It should restart both pods in the statefulset without issues.

Version of Helm and Kubernetes:

version.BuildInfo{Version:"v3.7.1", GitCommit:"1d11fcb5d3f3bf00dbe6fe31b8412839a96b3dc4", GitTreeState:"clean", GoVersion:"go1.17.1"}
Client Version: version.Info{Major:"1", Minor:"22", GitVersion:"v1.22.4", GitCommit:"b695d79d4f967c403a96986f1750a35eb75e75f1", GitTreeState:"archive", BuildDate:"2021-11-18T21:20:32Z", GoVersion:"go1.17.3", Compiler:"gc", Platform:"linux/amd64"}
Server Version: version.Info{Major:"1", Minor:"22", GitVersion:"v1.22.3", GitCommit:"c92036820499fedefec0f847e2054d824aea6cd1", GitTreeState:"clean", BuildDate:"2021-10-27T18:35:25Z", GoVersion:"go1.16.9", Compiler:"gc", Platform:"linux/amd64"}
juan131 commented 2 years ago

Hi @willfindlay

Why did you change the data mountpath to /data? Are you using a custom image? Please note that Bitnami Cassandra image expects the data to be persisted at /bitnami/cassandra and data persistence won't work if you switch the mountpath.

willfindlay commented 2 years ago

Hi @willfindlay

Why did you change the data mountpath to /data? Are you using a custom image?

I was getting a permission error and changing the mount point seemed to fix it.

Please note that Bitnami Cassandra image expects the data to be persisted at /bitnami/cassandra and data persistence won't work if you switch the mountpath.

I didn't know that, thanks for the tip. Do you think this could actually be the reason the second pod fails to start up? Perhaps it's getting hung up on the step where it tries to mount the PVC?

willfindlay commented 2 years ago

Here's the specific error I'm getting without the custom pathname:

cassandra 21:46:42.05
cassandra 21:46:42.06 Welcome to the Bitnami cassandra container
cassandra 21:46:42.06 Subscribe to project updates by watching https://github.com/bitnami/bitnami-docker-cassandra
cassandra 21:46:42.06 Submit issues and feature requests at https://github.com/bitnami/bitnami-docker-cassandra/issues
cassandra 21:46:42.06
cassandra 21:46:42.06 INFO  ==> ** Starting Cassandra setup **
cassandra 21:46:42.10 INFO  ==> Validating settings in CASSANDRA_* env vars..
cassandra 21:46:42.15 INFO  ==> Initializing Cassandra database...
mkdir: cannot create directory '/bitnami/cassandra/data': Permission denied
willfindlay commented 2 years ago

Ah, I was able to fix the permission error by setting volumePermissions.enabled. I'll double-check to see if that also resolves my original issue.

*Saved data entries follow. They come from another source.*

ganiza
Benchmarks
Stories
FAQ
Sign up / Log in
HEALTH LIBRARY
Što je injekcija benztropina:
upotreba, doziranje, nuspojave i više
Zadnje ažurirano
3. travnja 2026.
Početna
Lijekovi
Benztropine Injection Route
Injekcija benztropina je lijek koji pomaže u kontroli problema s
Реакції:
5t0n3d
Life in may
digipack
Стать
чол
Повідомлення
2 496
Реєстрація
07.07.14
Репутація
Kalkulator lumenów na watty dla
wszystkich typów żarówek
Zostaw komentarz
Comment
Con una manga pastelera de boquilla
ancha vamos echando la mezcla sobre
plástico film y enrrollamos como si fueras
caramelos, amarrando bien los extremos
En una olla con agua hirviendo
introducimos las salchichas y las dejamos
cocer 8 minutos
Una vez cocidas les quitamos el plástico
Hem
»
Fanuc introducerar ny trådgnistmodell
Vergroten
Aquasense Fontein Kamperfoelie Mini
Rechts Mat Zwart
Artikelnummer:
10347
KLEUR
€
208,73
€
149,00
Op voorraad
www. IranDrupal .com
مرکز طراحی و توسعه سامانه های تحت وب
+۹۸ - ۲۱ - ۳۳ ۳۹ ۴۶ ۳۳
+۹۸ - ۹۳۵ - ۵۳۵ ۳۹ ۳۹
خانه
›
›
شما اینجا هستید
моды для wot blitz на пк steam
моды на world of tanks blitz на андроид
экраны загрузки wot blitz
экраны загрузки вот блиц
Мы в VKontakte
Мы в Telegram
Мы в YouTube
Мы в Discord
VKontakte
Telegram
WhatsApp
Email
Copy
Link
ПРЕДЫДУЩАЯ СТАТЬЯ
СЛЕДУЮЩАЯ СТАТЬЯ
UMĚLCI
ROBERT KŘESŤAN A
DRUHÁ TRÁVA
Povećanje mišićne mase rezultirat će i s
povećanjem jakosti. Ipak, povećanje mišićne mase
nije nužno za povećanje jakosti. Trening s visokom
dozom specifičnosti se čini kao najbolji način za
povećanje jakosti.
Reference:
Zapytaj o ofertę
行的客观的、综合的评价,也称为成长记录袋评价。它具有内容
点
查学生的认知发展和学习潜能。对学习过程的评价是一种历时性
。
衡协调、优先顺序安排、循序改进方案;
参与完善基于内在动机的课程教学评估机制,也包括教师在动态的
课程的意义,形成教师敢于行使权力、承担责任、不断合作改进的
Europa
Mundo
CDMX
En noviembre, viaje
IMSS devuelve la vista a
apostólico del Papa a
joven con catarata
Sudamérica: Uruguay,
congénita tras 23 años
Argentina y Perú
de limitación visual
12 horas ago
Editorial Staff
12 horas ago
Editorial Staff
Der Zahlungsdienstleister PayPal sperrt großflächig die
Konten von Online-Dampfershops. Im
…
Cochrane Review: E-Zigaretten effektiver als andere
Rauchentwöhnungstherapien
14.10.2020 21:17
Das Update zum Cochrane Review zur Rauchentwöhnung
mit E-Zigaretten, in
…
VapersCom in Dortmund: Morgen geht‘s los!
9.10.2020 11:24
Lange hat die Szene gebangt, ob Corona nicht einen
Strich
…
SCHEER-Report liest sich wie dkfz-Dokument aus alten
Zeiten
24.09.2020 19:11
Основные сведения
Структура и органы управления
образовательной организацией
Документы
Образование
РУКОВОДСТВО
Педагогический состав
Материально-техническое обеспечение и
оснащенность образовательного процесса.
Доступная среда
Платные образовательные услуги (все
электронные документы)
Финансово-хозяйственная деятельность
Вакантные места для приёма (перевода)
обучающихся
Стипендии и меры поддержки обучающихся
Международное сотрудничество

juan131 commented 2 years ago

great @willfindlay !! Please keep us updated.

The volumePermissions.enabled solution is perfect for StorageClasses that are not compatible with adapting the ownership of the filesystem based on the POD SecurityContext.

github-actions[bot] commented 2 years ago

This Issue has been automatically marked as "stale" because it has not had recent activity (for 15 days). It will be closed if no further activity occurs. Thanks for the feedback.

willfindlay commented 2 years ago

Oops, forgot to circle back here. Making those changes did indeed resolve my issue.